The problem >> I need the number of lines in the following entries that hold the word "from", and no other text.

Data excerpts >>
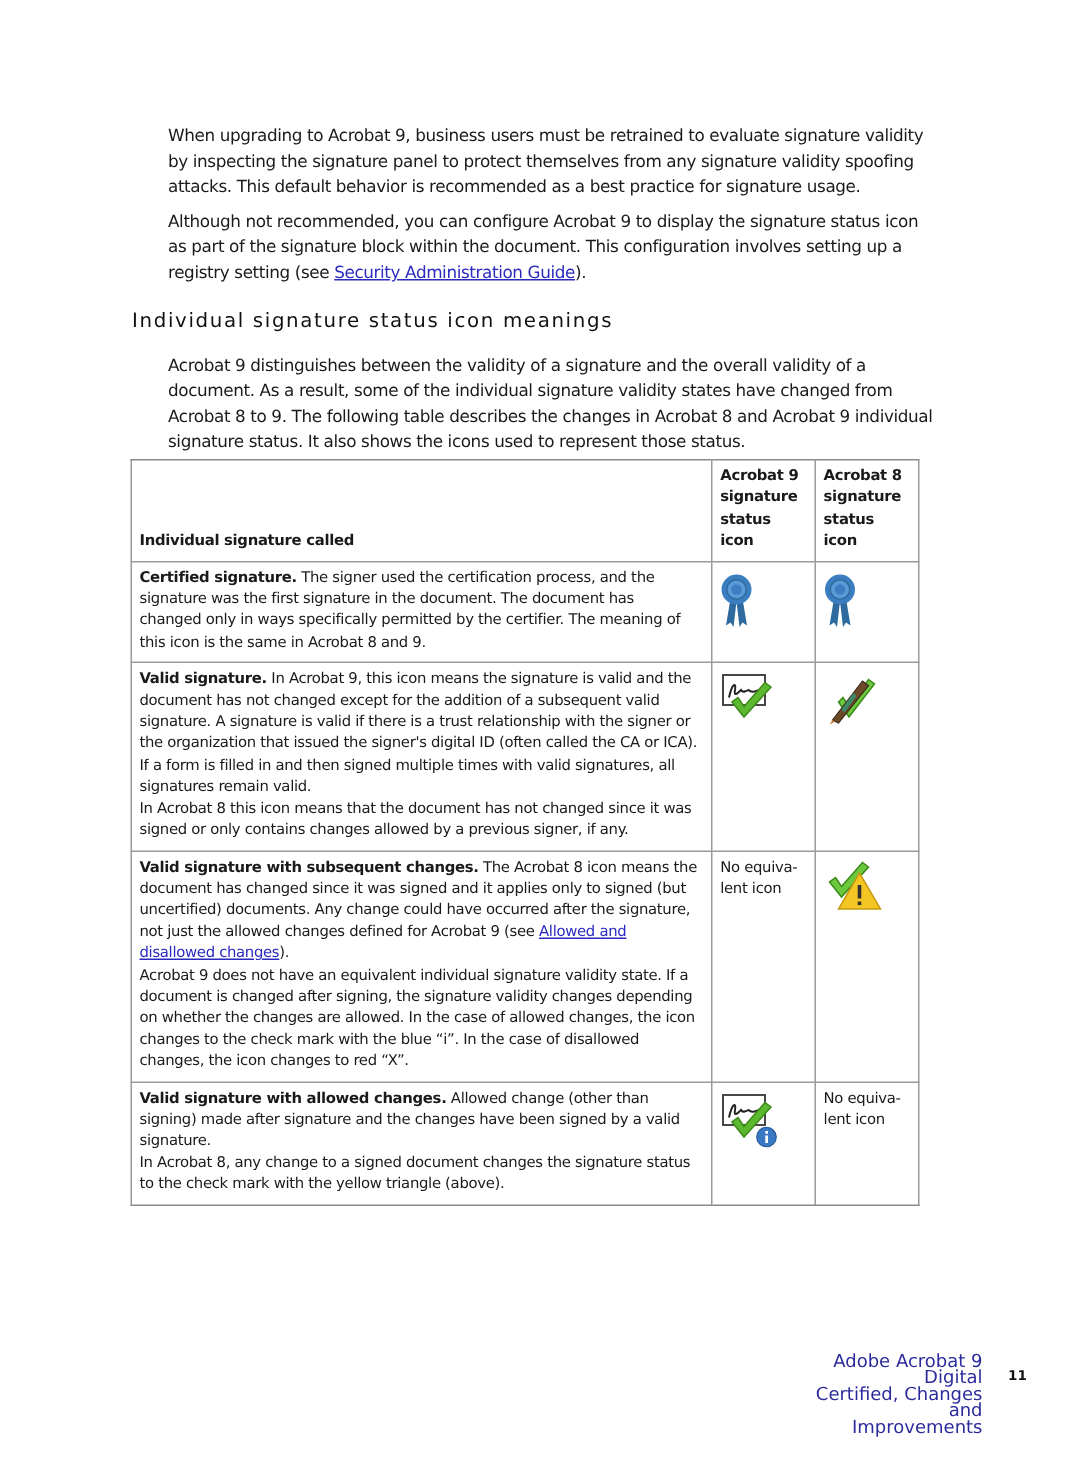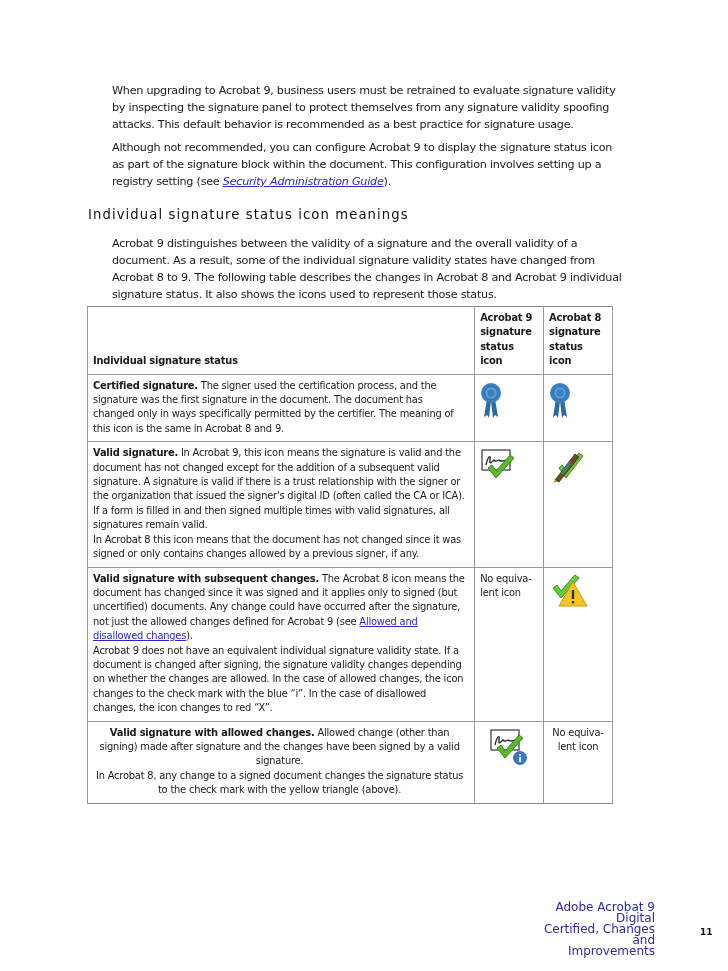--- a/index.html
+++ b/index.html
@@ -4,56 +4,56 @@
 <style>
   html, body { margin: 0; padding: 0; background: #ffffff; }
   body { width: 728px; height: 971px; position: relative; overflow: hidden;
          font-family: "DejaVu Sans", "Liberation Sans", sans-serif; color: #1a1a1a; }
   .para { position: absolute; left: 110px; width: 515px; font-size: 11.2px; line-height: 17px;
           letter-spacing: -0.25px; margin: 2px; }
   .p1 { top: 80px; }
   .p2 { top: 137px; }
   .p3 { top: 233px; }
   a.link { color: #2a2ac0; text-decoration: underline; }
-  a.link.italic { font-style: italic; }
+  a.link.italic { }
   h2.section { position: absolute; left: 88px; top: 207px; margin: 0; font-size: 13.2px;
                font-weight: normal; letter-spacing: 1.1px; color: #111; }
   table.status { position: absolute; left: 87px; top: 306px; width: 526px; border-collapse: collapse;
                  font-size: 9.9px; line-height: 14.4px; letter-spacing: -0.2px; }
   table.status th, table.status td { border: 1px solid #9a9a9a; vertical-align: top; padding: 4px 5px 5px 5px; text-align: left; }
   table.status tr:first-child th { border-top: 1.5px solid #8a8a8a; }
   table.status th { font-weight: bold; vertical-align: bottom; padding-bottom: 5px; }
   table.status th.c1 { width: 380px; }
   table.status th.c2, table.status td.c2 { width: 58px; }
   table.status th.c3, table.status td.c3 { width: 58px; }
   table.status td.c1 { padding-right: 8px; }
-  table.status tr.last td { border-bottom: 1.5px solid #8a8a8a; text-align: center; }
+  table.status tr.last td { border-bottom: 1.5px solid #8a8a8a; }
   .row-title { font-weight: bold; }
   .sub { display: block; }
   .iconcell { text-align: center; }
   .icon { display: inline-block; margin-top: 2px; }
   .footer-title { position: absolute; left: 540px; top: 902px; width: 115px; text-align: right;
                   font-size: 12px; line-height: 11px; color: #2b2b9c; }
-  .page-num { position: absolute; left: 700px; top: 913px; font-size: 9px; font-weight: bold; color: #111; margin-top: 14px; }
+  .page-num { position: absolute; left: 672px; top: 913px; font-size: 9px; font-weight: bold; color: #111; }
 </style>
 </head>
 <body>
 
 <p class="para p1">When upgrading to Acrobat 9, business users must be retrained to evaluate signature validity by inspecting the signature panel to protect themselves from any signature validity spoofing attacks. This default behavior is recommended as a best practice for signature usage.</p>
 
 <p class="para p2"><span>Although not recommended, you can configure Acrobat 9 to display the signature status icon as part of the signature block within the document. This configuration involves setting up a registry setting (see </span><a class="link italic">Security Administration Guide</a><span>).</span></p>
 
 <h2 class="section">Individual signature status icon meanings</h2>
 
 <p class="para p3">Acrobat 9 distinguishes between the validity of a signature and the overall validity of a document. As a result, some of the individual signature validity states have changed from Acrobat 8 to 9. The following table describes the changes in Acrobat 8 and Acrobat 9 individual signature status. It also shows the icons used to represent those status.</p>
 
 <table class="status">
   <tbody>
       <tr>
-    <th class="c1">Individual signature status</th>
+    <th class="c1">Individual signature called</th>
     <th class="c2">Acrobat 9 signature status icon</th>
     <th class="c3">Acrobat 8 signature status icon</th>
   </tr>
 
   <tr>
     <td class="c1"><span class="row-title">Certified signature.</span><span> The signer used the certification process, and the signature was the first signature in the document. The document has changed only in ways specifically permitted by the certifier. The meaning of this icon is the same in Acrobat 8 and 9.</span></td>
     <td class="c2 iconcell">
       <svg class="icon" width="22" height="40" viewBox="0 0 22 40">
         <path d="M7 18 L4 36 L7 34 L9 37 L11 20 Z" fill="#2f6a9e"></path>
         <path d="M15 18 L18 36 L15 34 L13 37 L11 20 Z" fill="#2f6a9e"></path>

Solution to the exercise >> 2